Ukraine's presidential election is the first step to solving its government's legitimacy problem
It has not been an easy start for Ukraine's new authorities, who have had to deal with annexation, armed insurgency, rescuing the national economy from the precipice and organising a presidential election no less. A baptism of fire by anyone's standards. The annexation of Crimea came when the new incumbents had barely sat at their desks. The violent provocations in the east and south of the country are unprecedented in Ukraine's 23 years of independence, whilst Russia has a 23 year track record of violence in the Caucasus and terrorism in its cities. Draw your own conclusions about where this outbreak of 'civil war' in Ukraine has in fact come from.
To add to that, the current authorities have absurdly and maliciously been labeled a 'junta' by pro-Moscow tweeters and bloggers scratching around for a smear term (the only true junta that has ever existed in Eastern Europe was the early 80s junta in Poland, which was backed by the USSR), part of a well worn tradition of concept stretching by Russia. Kiev is not a 'junta' any more than Greenpeace activists are 'pirates' or 'hooligans', or indeed gay rights campaigners 'propagandists'. Despite this however, it is true enough to say that the government since its traumatic beginnings has lacked true democratic legitimacy, and therefore Sunday's presidential elections are the crucial first step in solving a legitimacy problem with Ukraine's governance which in fact goes back to 2010.
When Viktor Yanukovych was elected President in early 2010, parliament was still under the mandate of the 'orange parties' of Prime Minister Tymoshenko and former President Yushchenko. What then followed was a spectacular capitulation of the whole constitutional order. The Constitutional Court, re-stuffed with judges loyal to Yanukovych, ruled that parliamentary deputies could now switch sides, the problem being that, with Ukraine's closed list electoral system, this is tantamount to your vote growing legs and walking away from you. The defectors were dubbed 'tushki', a term meaning animal corpse. The standard of parliamentarianism thereafter soon became abysmal, with 'piano playing' (deputies pressing the voting buttons of absent members), as in the Russian Duma, becoming standard practice, and even savage beatings meted out to Yanukovych opponents. Votes were sometimes registered for MPs who were not even in the country at the time. The 2012 parliamentary elections followed electoral reforms designed to favour the President's Party of Regions. The introduction of a proportion of constituency MPs favoured the ruling parties, and electoral commissions were staffed by personnel from these same ruling parties. Unlike the previous three national elections (two parliamentary, one presidential, the election was not judged internationally to have been free and fair.
Fast forward to February this year, and whilst the voice of the people was finally being heard, the speed with which MPs hurriedly switched sides again following Yanukovych's exit in February was, constitutionally speaking, little better than the 'tushki' of four years earlier.

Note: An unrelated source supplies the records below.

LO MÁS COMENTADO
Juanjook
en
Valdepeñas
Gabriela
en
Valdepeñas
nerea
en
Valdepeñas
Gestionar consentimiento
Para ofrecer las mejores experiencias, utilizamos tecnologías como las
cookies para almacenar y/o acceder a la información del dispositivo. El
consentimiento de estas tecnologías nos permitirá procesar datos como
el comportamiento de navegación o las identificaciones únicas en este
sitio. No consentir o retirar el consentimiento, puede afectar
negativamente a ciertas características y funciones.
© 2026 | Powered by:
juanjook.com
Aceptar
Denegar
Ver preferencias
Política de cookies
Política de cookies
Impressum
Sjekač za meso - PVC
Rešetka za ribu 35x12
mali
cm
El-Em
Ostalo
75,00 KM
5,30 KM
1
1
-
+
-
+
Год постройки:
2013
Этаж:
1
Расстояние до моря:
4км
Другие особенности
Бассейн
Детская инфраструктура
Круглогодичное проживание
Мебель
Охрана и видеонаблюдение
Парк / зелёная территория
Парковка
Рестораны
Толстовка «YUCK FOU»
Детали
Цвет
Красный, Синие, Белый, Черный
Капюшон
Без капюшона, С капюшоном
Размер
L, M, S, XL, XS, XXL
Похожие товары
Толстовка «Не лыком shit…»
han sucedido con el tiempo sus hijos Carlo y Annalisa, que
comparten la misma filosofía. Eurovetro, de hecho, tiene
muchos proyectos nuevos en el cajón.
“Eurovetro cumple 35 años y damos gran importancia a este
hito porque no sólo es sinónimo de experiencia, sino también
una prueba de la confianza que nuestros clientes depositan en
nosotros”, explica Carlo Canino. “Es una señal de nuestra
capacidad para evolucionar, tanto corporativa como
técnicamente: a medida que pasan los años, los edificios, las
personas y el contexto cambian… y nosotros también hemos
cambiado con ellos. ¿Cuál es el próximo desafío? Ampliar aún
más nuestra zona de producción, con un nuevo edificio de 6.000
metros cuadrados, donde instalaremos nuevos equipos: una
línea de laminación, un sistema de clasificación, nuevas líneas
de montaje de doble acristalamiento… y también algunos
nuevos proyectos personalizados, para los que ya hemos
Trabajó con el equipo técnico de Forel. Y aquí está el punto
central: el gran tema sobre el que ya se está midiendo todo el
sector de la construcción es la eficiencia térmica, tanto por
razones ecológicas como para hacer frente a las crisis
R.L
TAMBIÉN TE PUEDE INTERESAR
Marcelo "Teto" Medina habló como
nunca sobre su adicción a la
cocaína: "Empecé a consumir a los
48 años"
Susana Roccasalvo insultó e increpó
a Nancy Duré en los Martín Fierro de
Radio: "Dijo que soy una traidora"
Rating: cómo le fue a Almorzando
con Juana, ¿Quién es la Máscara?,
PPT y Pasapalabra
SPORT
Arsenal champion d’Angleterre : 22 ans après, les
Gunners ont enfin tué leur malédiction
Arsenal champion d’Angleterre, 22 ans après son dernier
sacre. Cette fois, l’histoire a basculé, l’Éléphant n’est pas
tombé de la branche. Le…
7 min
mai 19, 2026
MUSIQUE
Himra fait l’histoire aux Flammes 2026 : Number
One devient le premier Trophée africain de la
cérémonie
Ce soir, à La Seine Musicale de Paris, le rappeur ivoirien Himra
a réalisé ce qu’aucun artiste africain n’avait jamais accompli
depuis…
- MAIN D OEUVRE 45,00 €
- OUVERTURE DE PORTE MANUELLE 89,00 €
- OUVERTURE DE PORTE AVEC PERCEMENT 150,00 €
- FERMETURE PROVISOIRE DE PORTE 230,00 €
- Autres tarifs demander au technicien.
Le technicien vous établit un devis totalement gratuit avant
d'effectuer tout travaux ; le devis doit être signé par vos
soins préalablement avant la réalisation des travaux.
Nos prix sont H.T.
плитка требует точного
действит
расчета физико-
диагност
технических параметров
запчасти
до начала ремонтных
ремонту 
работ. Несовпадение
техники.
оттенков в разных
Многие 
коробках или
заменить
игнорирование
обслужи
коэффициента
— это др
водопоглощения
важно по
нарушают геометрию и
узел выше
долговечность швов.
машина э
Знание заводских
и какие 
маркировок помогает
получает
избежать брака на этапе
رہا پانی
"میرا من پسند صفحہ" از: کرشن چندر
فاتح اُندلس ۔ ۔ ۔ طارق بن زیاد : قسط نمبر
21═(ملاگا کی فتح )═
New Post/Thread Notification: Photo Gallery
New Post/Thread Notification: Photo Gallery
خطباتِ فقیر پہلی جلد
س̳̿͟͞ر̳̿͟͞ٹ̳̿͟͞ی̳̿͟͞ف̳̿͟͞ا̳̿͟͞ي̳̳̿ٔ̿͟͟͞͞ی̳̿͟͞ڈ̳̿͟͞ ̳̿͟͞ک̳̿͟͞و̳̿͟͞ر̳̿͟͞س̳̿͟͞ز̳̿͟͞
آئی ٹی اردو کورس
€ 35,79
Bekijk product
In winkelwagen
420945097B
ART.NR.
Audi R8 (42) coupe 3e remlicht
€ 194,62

Just as in 2010 a 'winner takes all' mentality saw now vulnerable deputies scrambling to save their careers and positions. There was of course a huge difference however. The new authorities from the outset took power on the promise of elections. We must remember that if not for Euromaidan, Ukraine might now have been looking ahead to years or decades without such free elections, the situation which predominates in the countries of the Customs Union that Yanukovych would have taken them into, Belarus, Russia and Kazakhstan
What must follow these elections is constitutional reform that will guard against the monopolisation and abuse of power of the past several years. Ukraine should adopt a parliamentary system, the kind which has lead successful reforms in the likes of Poland or Czech Republic, and resist the urge to revert to the presidential model which has in contrast failed its citizens so miserably in the post-Soviet space. Ukraine must also figure out how it manages its multiculturalism without allowing the country to disintegrate. There is scope for delegating local language and schooling policy to muncipal level, as well as the dvisive issue of historical commemorations, but Ukraine lacks the political maturity for full blown federalism, so this should wait for now. Fears about Ukraine becoming a series of fiefdoms under that scenario are well founded.
It is also a sobering reality that they will have to face their challenges largely without the backing of the international community. Whilst the European Union has rightly put on the table a deal to allow Ukraine to access the internal market, there is plenty from member states to suggest that the EU's backing can't be relied upon, owing to the EU member states' deep ties to Russia. Whether it be German industry, French warships, Spanish ports or London's financial sector, there is little suggest that these countries will do very much to support the freedom of Ukrainians. Ukraine's road ahead looks a lonely one. The new President will need all the collective wisdom he can muster.
The presidential election must be followed as soon as possible by a parliamentary one. A proportion of constituency mandates must be maintained to represent occupied Crimea and the districts currently ravaged by the Russian-sponsored insurgency. The new parliament must adhere to new standards of parliamentarianism so that the abuses of the past four years cannot be repeated. If it does this, the legitimacy problem can finally be consigned to history.